The following information respecting the remuneration of professional lawyers in the United States, was furnished by Mr Neal, in March, 1827, who was then in England:

“I am strongly inclined to believe that, upon the average throughout the United States, it does not cost more than five dollars (22s. 6d.) to make any conveyance—taking one conveyance with another.

“In the middle States, the business of conveyancing is carried on by mere scriveners and justices of the peace without any knowledge of the law; and their regular charge for conveyance or mortgage is from three to five dollars, (13s. 6d. to 22s. 6d.)

“The average length of a bill of bargain and sale, of lease and release, a lease, or a mortgage, I dare say, does not exceed what may conveniently be written upon two pages of the ‘conveyancy paper,’ which is about twice the size of this.*

“Parchment is seldom or never used.

“It is common for leases to be made by a slight memorandum,—a few lines only.

“In the whole United States, there are not probably five conveyancers by profession.
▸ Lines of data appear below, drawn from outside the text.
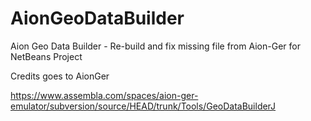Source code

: # AionGeoDataBuilder
Aion Geo Data Builder - Re-build and fix missing file from Aion-Ger for NetBeans Project

Credits goes to AionGer

https://www.assembla.com/spaces/aion-ger-emulator/subversion/source/HEAD/trunk/Tools/GeoDataBuilderJ
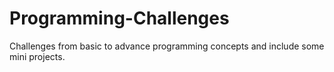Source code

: # Programming-Challenges

Challenges from basic to advance programming concepts and include some mini projects.
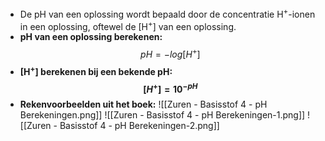 - De pH van een oplossing wordt bepaald door de concentratie H<sup>+</sup>-ionen in een oplossing, oftewel de \[H<sup>+</sup>\] van een oplossing.
- **pH van een oplossing berekenen:** $$pH = -log[H^+]$$
- **\[H<sup>+</sup>\] berekenen bij een bekende pH: $$[H^{+}] = 10^{-pH}$$**
- **Rekenvoorbeelden uit het boek:**
![[Zuren - Basisstof 4 - pH Berekeningen.png]]
![[Zuren - Basisstof 4 - pH Berekeningen-1.png]]
![[Zuren - Basisstof 4 - pH Berekeningen-2.png]]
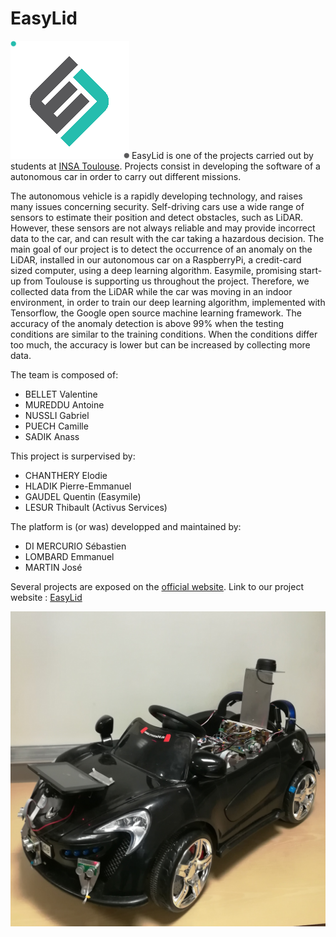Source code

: # EasyLid             

![Logo Easylid](images/dumb-logo.png)
EasyLid is one of the projects carried out by students at [INSA Toulouse](http://www.insa-toulouse.fr/fr/index.html). Projects consist in developing the software of a autonomous car in order to carry out different missions. 

The autonomous vehicle is a rapidly developing technology, and raises many issues concerning security. Self-driving cars use a wide range of sensors to estimate their position and detect obstacles, such as LiDAR. However, these sensors are not always reliable and may provide incorrect data to the car, and can result with the car taking a hazardous decision. The main goal of our project is to detect the occurrence of an anomaly on the LiDAR, installed in our autonomous car on a RaspberryPi, a credit-card sized computer, using a deep learning algorithm. Easymile, promising start-up from Toulouse is supporting us throughout the project. 
Therefore, we collected data from the LiDAR while the car was moving in an indoor environment, in order to train our deep learning algorithm, implemented with Tensorflow, the Google open source machine learning framework. The accuracy of the anomaly detection is above 99% when the testing conditions are similar to the training conditions. When the conditions differ too much, the accuracy is lower but can be increased by collecting more data. 

The team is composed of:

* BELLET Valentine
* MUREDDU Antoine
* NUSSLI Gabriel
* PUECH Camille 
* SADIK Anass

This project is surpervised by:

* CHANTHERY Elodie
* HLADIK Pierre-Emmanuel
* GAUDEL Quentin (Easymile)
* LESUR Thibault (Activus Services)

The platform is (or was) developped and maintained by:

* DI MERCURIO Sébastien
* LOMBARD Emmanuel
* MARTIN José

Several projects are exposed on the [official website](https://sites.google.com/site/projetsecinsa/). Link to our project website : [EasyLid](https://sites.google.com/site/projetsecinsa/projets-2018-2019/project-tokyo)

![Photo of our car](images/IMG_20190117_102241.jpg)
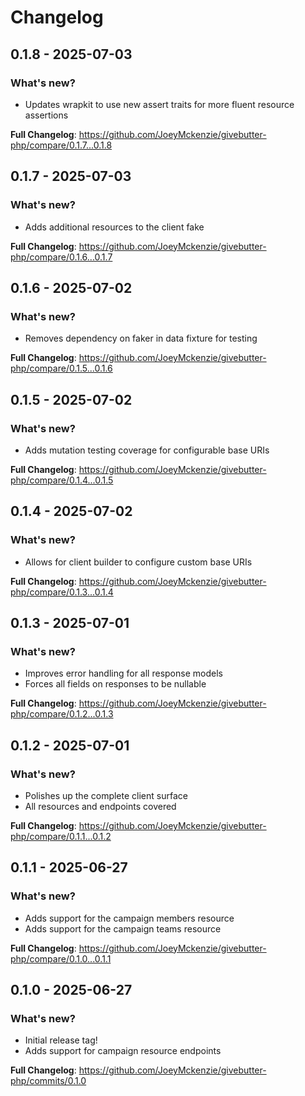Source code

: # Changelog

## 0.1.8 - 2025-07-03

### What's new?

- Updates wrapkit to use new assert traits for more fluent resource assertions

**Full Changelog**: https://github.com/JoeyMckenzie/givebutter-php/compare/0.1.7...0.1.8

## 0.1.7 - 2025-07-03

### What's new?

- Adds additional resources to the client fake

**Full Changelog**: https://github.com/JoeyMckenzie/givebutter-php/compare/0.1.6...0.1.7

## 0.1.6 - 2025-07-02

### What's new?

- Removes dependency on faker in data fixture for testing

**Full Changelog**: https://github.com/JoeyMckenzie/givebutter-php/compare/0.1.5...0.1.6

## 0.1.5 - 2025-07-02

### What's new?

- Adds mutation testing coverage for configurable base URIs

**Full Changelog**: https://github.com/JoeyMckenzie/givebutter-php/compare/0.1.4...0.1.5

## 0.1.4 - 2025-07-02

### What's new?

- Allows for client builder to configure custom base URIs

**Full Changelog**: https://github.com/JoeyMckenzie/givebutter-php/compare/0.1.3...0.1.4

## 0.1.3 - 2025-07-01

### What's new?

- Improves error handling for all response models
- Forces all fields on responses to be nullable

**Full Changelog**: https://github.com/JoeyMckenzie/givebutter-php/compare/0.1.2...0.1.3

## 0.1.2 - 2025-07-01

### What's new?

- Polishes up the complete client surface
- All resources and endpoints covered

**Full Changelog**: https://github.com/JoeyMckenzie/givebutter-php/compare/0.1.1...0.1.2

## 0.1.1 - 2025-06-27

### What's new?

- Adds support for the campaign members resource
- Adds support for the campaign teams resource

**Full Changelog**: https://github.com/JoeyMckenzie/givebutter-php/compare/0.1.0...0.1.1

## 0.1.0 - 2025-06-27

### What's new?

- Initial release tag!
- Adds support for campaign resource endpoints

**Full Changelog**: https://github.com/JoeyMckenzie/givebutter-php/commits/0.1.0
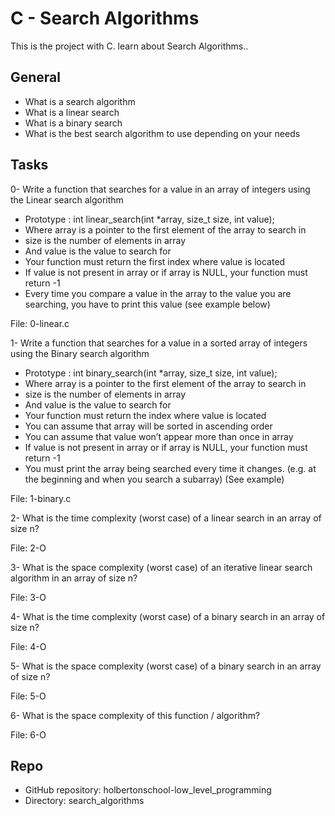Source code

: # C - Search Algorithms

This is the project with C.
learn about Search Algorithms..


## General

* What is a search algorithm
* What is a linear search
* What is a binary search
* What is the best search algorithm to use depending on your needs

## Tasks
0- Write a function that searches for a value in an array of integers using the Linear search algorithm

* Prototype : int linear_search(int \*array, size_t size, int value);
* Where array is a pointer to the first element of the array to search in
* size is the number of elements in array
* And value is the value to search for
* Your function must return the first index where value is located
* If value is not present in array or if array is NULL, your function must return -1
* Every time you compare a value in the array to the value you are searching, you have to print this value (see example below)

File: 0-linear.c

1- Write a function that searches for a value in a sorted array of integers using the Binary search algorithm

* Prototype : int binary_search(int \*array, size_t size, int value);
* Where array is a pointer to the first element of the array to search in
* size is the number of elements in array
* And value is the value to search for
* Your function must return the index where value is located
* You can assume that array will be sorted in ascending order
* You can assume that value won’t appear more than once in array
* If value is not present in array or if array is NULL, your function must return -1
* You must print the array being searched every time it changes. (e.g. at the beginning and when you search a subarray) (See example)

File: 1-binary.c

2- What is the time complexity (worst case) of a linear search in an array of size n?

File: 2-O

3- What is the space complexity (worst case) of an iterative linear search algorithm in an array of size n?

File: 3-O

4- What is the time complexity (worst case) of a binary search in an array of size n?

File: 4-O

5- What is the space complexity (worst case) of a binary search in an array of size n?

File: 5-O

6- What is the space complexity of this function / algorithm?

File: 6-O

## Repo
* GitHub repository: holbertonschool-low_level_programming
* Directory: search_algorithms

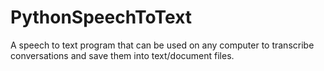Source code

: # PythonSpeechToText
A speech to text program that can be used on any computer to transcribe conversations and save them into text/document files.
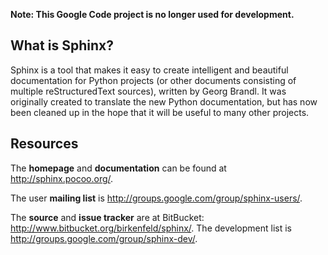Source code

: **Note: This Google Code project is no longer used for development.**

## What is Sphinx? ##

Sphinx is a tool that makes it easy to create intelligent and beautiful documentation for Python projects (or other documents consisting of multiple reStructuredText sources), written by Georg Brandl. It was originally created to translate the new Python documentation, but has now been cleaned up in the hope that it will be useful to many other projects.

## Resources ##

The **homepage** and **documentation** can be found at http://sphinx.pocoo.org/.

The user **mailing list** is http://groups.google.com/group/sphinx-users/.

The **source** and **issue tracker** are at BitBucket: http://www.bitbucket.org/birkenfeld/sphinx/. The development list is http://groups.google.com/group/sphinx-dev/.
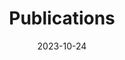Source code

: ---
title: Publications
date: 2023-10-24
type: landing

text: |-
        Check out my work on [Google Scholar](https://scholar.google.com/citations?user=RhThiI8AAAAJ&hl=en)

---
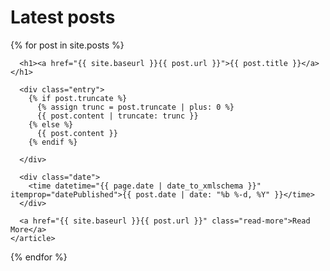 # Latest posts

<div class="posts">
  {% for post in site.posts %}
    <article class="post">

      <h1><a href="{{ site.baseurl }}{{ post.url }}">{{ post.title }}</a></h1>

      <div class="entry">
        {% if post.truncate %}
          {% assign trunc = post.truncate | plus: 0 %}
          {{ post.content | truncate: trunc }}
        {% else %}
          {{ post.content }}
        {% endif %}

      </div>

      <div class="date">
        <time datetime="{{ page.date | date_to_xmlschema }}" itemprop="datePublished">{{ post.date | date: "%b %-d, %Y" }}</time>
      </div>   

      <a href="{{ site.baseurl }}{{ post.url }}" class="read-more">Read More</a>
    </article>
  {% endfor %}
</div>
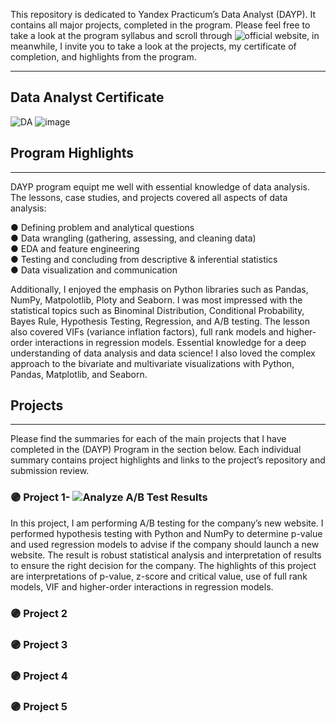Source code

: This repository is dedicated to Yandex Practicum’s Data Analyst (DAYP). It contains all major projects, completed in the program. Please feel free to take a look at the program syllabus and scroll through  ![official website](https://practicum.yandex.ru), in meanwhile, I invite you to take a look at the projects, my certificate of completion, and highlights from the program.
_______
## Data Analyst Certificate
![DA](https://github.com/ZhannaUp/Practicum-Data-Analyst-Program_Portfolio-of-the-Projects/blob/main/da.png?raw=true)
![image](https://user-images.githubusercontent.com/124355797/218448013-73745b29-0fe3-4ffe-8c79-99f1492eea64.png)



## Program Highlights
_______
DAYP program equipt me well with essential knowledge of data analysis. The lessons, case studies, and projects covered all aspects of data analysis:

● Defining problem and analytical questions \
● Data wrangling (gathering, assessing, and cleaning data) \
● EDA and feature engineering \
● Testing and concluding from descriptive & inferential statistics \
● Data visualization and communication 

Additionally, I enjoyed the emphasis on Python libraries such as Pandas, NumPy, Matpolotlib, Ploty and Seaborn. I was most impressed with the statistical topics such as Binominal Distribution, Conditional Probability, Bayes Rule, Hypothesis Testing, Regression, and A/B testing. The lesson also covered VIFs (variance inflation factors), full rank models and higher-order interactions in regression models. Essential knowledge for a deep understanding of data analysis and data science! I also loved the complex approach to the bivariate and multivariate visualizations with Python, Pandas, Matplotlib, and Seaborn.


## Projects
_______
Please find the summaries for each of the main projects that I have completed in the (DAYP) Program in the section below. Each individual summary contains project highlights and links to the project’s repository and submission review.

### 🟣 Project 1- ![Analyze A/B Test Results](https://github.com/ZhannaUp/Practicum-Data-Analyst-Program_Portfolio-of-the-Projects/blob/main/assessment_of%20_AB_testing%20the%20results.ipynb)
In this project, I am performing A/B testing for the company’s new website. I performed hypothesis testing with Python and NumPy to determine p-value and used regression models to advise if the company should launch a new website. The result is robust statistical analysis and interpretation of results to ensure the right decision for the company. The highlights of this project are interpretations of p-value, z-score and critical value, use of full rank models, VIF and higher-order interactions in regression models.

### 🟣 Project 2

### 🟣 Project 3

### 🟣 Project 4

### 🟣 Project 5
I do not know one. And, generally speaking, lawyers are not even employed to look into titles; not once, perhaps, in five hundred cases of sale or transfer.

“In very complicated marriage settlements lawyers are employed, who give the heads to a clerk, and the papers are drawn up with a brevity which is without example here,—I should say that for the same purposes in America, not more than a tenth part as many words would be used, as are used here, (N.B. I speak of legal writings.)”

[* ]Note by Mr Neal.—No higher title is known at law, in the United States; all the business is done by advocates, with the title of Attorney: except in the Supreme (Federal) Court of the U. S., where a member is admitted as Attorney and Counsellor.

[* ]Viz.: an ordinary sheet of writing paper.